Electrooxidation of small organic molecules on mesoporous precious metal catalysts I: CO and methanol on platinum

Nanostructured platinum prepared by the chemical reduction of hexachloroplatinic acid dissolved in aqueous domains of the liquid crystalline phases of oligoethylene oxide surfactants has been examined as an innovative model electrocatalyst. Owing to its high specific surface area and periodic mesoporous nanostructure, electrooxidation of both carbon monoxide and methanol has been investigated using cyclic voltammetry and chronoamperometry as a probe of the electrocatalytic properties of this material. The oxidation of CO adsorbed on the new type of platinum is determined by the rate of an adsorption and nucleation-growth controlled phase transformation occurring inside the CO adlayer. This mechanism appears to be different from the traditional Langmuir–Hinshelwood model for CO oxidation.

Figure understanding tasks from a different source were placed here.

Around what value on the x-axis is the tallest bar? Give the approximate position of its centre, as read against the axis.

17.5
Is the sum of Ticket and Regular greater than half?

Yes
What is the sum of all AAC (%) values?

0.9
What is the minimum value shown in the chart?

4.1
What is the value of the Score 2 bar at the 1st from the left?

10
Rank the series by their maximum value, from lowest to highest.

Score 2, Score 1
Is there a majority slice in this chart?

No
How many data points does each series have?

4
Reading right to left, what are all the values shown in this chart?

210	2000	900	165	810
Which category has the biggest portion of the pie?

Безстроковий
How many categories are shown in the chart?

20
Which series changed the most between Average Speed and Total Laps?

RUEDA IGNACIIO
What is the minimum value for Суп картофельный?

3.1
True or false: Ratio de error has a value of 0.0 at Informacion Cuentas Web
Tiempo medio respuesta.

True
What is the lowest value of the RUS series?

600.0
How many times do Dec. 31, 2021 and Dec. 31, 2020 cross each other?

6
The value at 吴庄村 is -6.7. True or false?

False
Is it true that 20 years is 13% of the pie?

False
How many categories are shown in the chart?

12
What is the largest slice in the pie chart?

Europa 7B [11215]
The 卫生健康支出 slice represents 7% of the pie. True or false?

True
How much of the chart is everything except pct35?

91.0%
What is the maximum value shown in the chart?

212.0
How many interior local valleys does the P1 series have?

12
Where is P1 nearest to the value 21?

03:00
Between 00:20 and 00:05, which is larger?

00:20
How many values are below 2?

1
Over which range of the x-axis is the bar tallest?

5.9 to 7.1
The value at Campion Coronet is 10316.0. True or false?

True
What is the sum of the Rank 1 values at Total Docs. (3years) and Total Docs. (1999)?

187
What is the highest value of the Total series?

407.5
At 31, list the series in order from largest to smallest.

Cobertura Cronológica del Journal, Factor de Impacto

The methanol electrooxidation reaction appears to proceed mainly through a direct pathway with CO2 as the final product and the potentiostatic current attains a steady-state value even at low potentials (<0.5 V). These results are very important since the nanostructured platinum shows a much lower poisoning rate at potentials relevant to fuel cell operation. Enhanced electrocatalytic durability to the methanol oxidation reaction is obtained on this new type of platinum in comparison to one high surface area platinum from Johnson–Matthey plc.